PARIS – Clopidogrel nonresponsiveness is a modifiable cardiovascular risk factor in patients undergoing percutaneous coronary intervention, according to the results of the third Responsiveness to Clopidogrel and Stent-Related Events (RECLOSE-3) study.
High residual platelet activity following a loading dose of clopidogrel in patients undergoing PCI was shown in the earlier RECLOSE-2 study to be a potent predictor of an increased 2-year cardiovascular event rate (JAMA 2011;306:1215-23). This left open the question of whether switching to a different antiplatelet drug would reduce that elevated 2-year risk.
The new RECLOSE-3 study shows that this clopidogrel nonresponsiveness is indeed a modifiable risk factor. All that’s necessary is to identify affected patients via a commercially available in vitro assay, switch them to prasugrel, and their long-term cardiac outcomes become markedly better than if they stayed on clopidogrel, Dr. David Antoniucci reported at the annual congress of the European Association of Percutaneous Cardiovascular Interventions.
The prospective RECLOSE-3 study included 302 consecutive patients undergoing PCI who were determined to be clopidogrel nonresponders based upon residual platelet activity of 70% or more as measured by light transmittance aggregometry. All were switched to prasugrel and underwent repeat platelet activity measurement. The control group consisted of 248 clopidogrel nonresponders who stayed on the antiplatelet agent in RECLOSE-2.
It was necessary to rely on historical controls for ethical reasons; based upon the RECLOSE-2 results, it’s no longer appropriate to randomize clopidogrel nonresponders to continued use of clopidogrel, according to Dr. Antoniucci, head of the division of cardiology at Careggi Hospital in Florence, Italy.
Mean residual platelet reactivity improved from 78% in RECLOSE-3 participants on clopidogrel to 47% on prasugrel. All but 6% of clopidogrel nonresponders demonstrated acceptable suppression of platelet activity on prasugrel.
The primary study endpoint was 2-year cardiac mortality. With a follow-up rate of 99%, the rate was 4% in clopidogrel nonresponders switched to prasugrel, significantly better than the 9.7% in controls. Moreover, the rate of definite stent thrombosis – a key secondary endpoint – was 0.7% in the group switched to prasugrel, fourfold lower than in controls. Probable stent thrombosis was diagnosed in 1.6% of controls and none of the prasugrel group.

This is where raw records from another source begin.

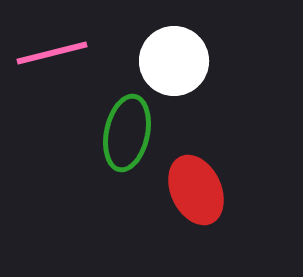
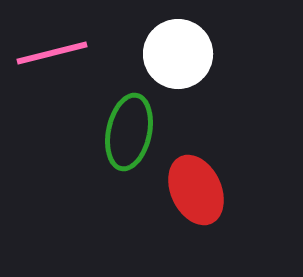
white circle: moved 4 px right, 7 px up
green ellipse: moved 2 px right, 1 px up
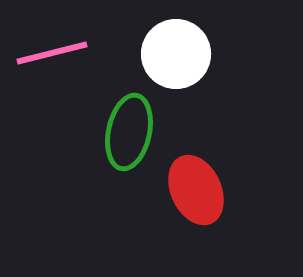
white circle: moved 2 px left
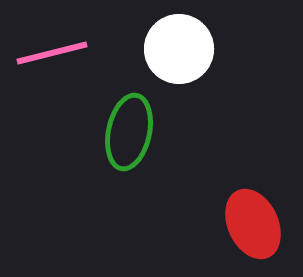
white circle: moved 3 px right, 5 px up
red ellipse: moved 57 px right, 34 px down
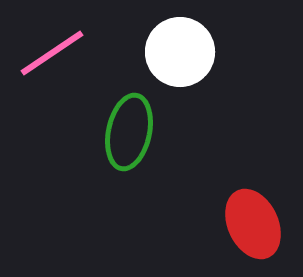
white circle: moved 1 px right, 3 px down
pink line: rotated 20 degrees counterclockwise
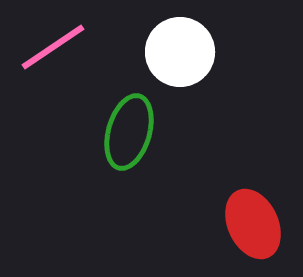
pink line: moved 1 px right, 6 px up
green ellipse: rotated 4 degrees clockwise
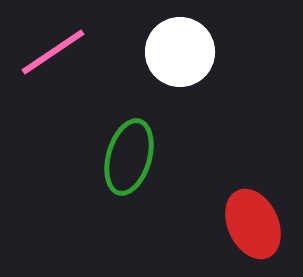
pink line: moved 5 px down
green ellipse: moved 25 px down
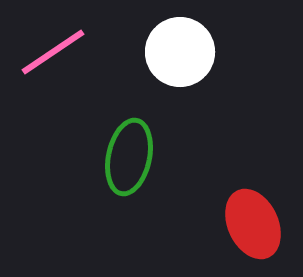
green ellipse: rotated 4 degrees counterclockwise
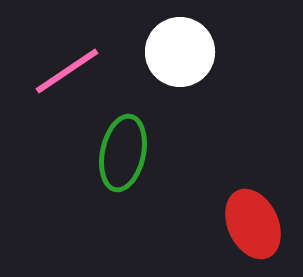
pink line: moved 14 px right, 19 px down
green ellipse: moved 6 px left, 4 px up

All patients in the control group from RECLOSE-2 had been admitted with an acute coronary syndrome. Restricting the analysis to the 126 RECLOSE-3 participants switched to prasugrel who had an acute coronary syndrome upon hospitalization, the 2-year cardiac death rate was 3.2%, still significantly lower than the 9.7% in controls.
In a multivariate analysis that controlled for potential confounders – including the more frequent use of drug-eluting stents and lower prevalence of a left ventricular ejection fraction of 40% or less in the RECLOSE-3 patients – switching clopidogrel nonresponders to prasugrel was associated with a highly significant 50% reduction in the risk of cardiac death at 2 years’ follow-up. The only other significant predictors were a baseline serum creatinine greater than 1.5 mg/dL and advanced age, both of which were associated with increased risk.
The RECLOSE-3 study was sponsored by the Italian Department of Health. Dr. Antoniucci reported having no financial conflicts.